29 Agustus 1911: Akhir Pencarian Ishi, Anggota Terakhir Suku Yahi

Ishi berkeliling di pegunungan California utara sebelum ditemukan pada 29 Agustus 1911.

oleh Nasywa FakhirahDiterbitkan 29 Agustus 2026, 06:00 WIB
Ilustrasi Suku Asli Amerika (Pixabay)

Liputan6.com, Washington D.C - Ishi, pria yang diyakini sebagai anggota terakhir suku Yahi, suku asli Amerika, ditemukan dalam kondisi kelaparan dan tersesat di Oroville, California, pada 29 Agustus 1911.

Dikutip dari History.com, Sabtu (29/8/2026), Ishi ditemukan oleh dua tukang daging yang mendengar gonggongan anjing dari area kandang rumah jagal mereka. Ketika memeriksa sumber suara tersebut, keduanya mendapati Ishi berada di lokasi.

Pada awal abad ke-20, sebagian besar penduduk asli Amerika telah berasimilasi dengan masyarakat keturunan Eropa-Amerika. Namun, Ishi tampaknya menjadi pengecualian.

Saat ditemukan, ia tidak mengenal kebiasaan masyarakat kulit putih Amerika dan tidak dapat berbicara bahasa Inggris. Pihak berwenang kemudian menahannya dengan alasan keselamatan.

Kisah Ishi menarik perhatian Thomas Waterman, seorang antropolog muda dari Berkeley. Ia kemudian pergi ke Oroville untuk bertemu dengan Ishi dan mencoba berkomunikasi dengannya.

Waterman sebelumnya mengumpulkan kosakata dari berbagai dialek suku asli Amerika di California utara yang sebagian besar penuturnya telah meninggal dunia. Namun, upayanya menggunakan sejumlah kata dari berbagai dialek tersebut tidak membuahkan hasil.

Waterman kemudian mencoba beberapa kata dari bahasa Yana. Kali ini, sebagian kata dapat dipahami oleh Ishi sehingga keduanya berhasil melakukan percakapan sederhana.

Tempat Tinggal dan Akhir Kisah Ishi

Berkeley Art Museum and Pacific Film Archive (Wikipedia/Creative Commons)

Bulan selanjutnya, Waterman membawa Ishi untuk tinggal di museum Universitas Berkeley, di mana kemampuan mereka untuk berkomunikasi secara bertahap membaik. Antropolog lain bernama Alfred Kroeber bekerja sama dengan Waterman untuk mempelajari budaya Ishi.

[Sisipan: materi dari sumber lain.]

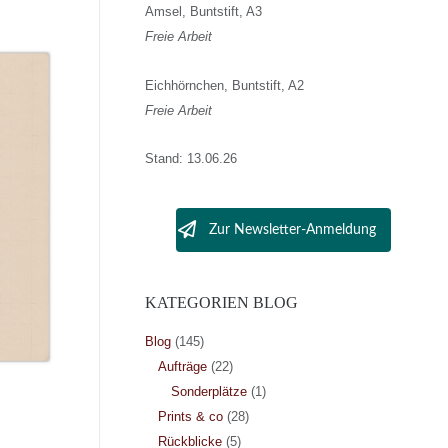
Amsel, Buntstift, A3
Freie Arbeit
Eichhörnchen, Buntstift, A2
Freie Arbeit
Stand: 13.06.26
Zur Newsletter-Anmeldung
KATEGORIEN BLOG
Blog
(145)
Aufträge
(22)
Sonderplätze
(1)
Prints & co
(28)
Rückblicke
(5)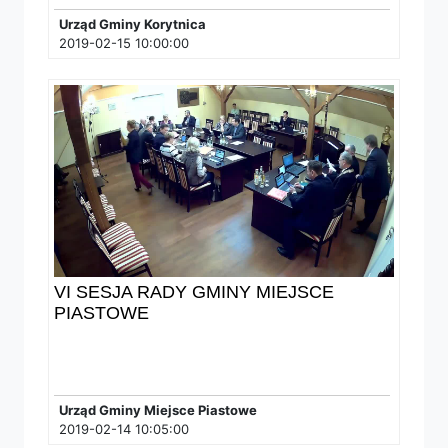
Urząd Gminy Korytnica
2019-02-15 10:00:00
VI SESJA RADY GMINY MIEJSCE
PIASTOWE
Urząd Gminy Miejsce Piastowe
2019-02-14 10:05:00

Waterman akhirnya mengetahui bahwa Ishi adalah anggota dari suku Yahi, sebuah kelompok terpencil dari suku Yana di California utara. Pria tersebut berusia 50 tahun dan tampaknya anggota satu-satunya dari suku tersebut yang tersisa.

Ishi bercerita bahwa ia mengembara di pegunungan California utara selama beberapa waktu bersama orang-orang Yahi yang masih tersisa.

Lambat laun, kecelakaan atau penyakit membunuh rekan-rekannya. Seorang pria kulit putih membunuh rekan laki-laki terakhirnya, dan Ishi pun mengembara sendirian sampai ia tiba di Oroville.

Selama lima tahun, Ishi tinggal di Museum Berkeley. Ia dan Waterman menjadi sahabat, dan ia menghabiskan hari-harinya menceritakan tentang tradisi sukunya dan menunjukkan keterampilannya untuk bertahan hidup di alam liar, seperti memanah, mengolah kayu, dan teknik-teknik tradisional lainnya.

Ia belajar memahami dan bertahan hidup di dunia orang kulit putih. Ishi juga menikmati berkeliling di berbagai komunitas di Bay Area dan menaiki trem. Namun, pada akhirnya Ishi jatuh sakit karena tuberkulosis. Ia meninggal pada 25 Maret 1916 saat umurnya sekitar 56 tahun.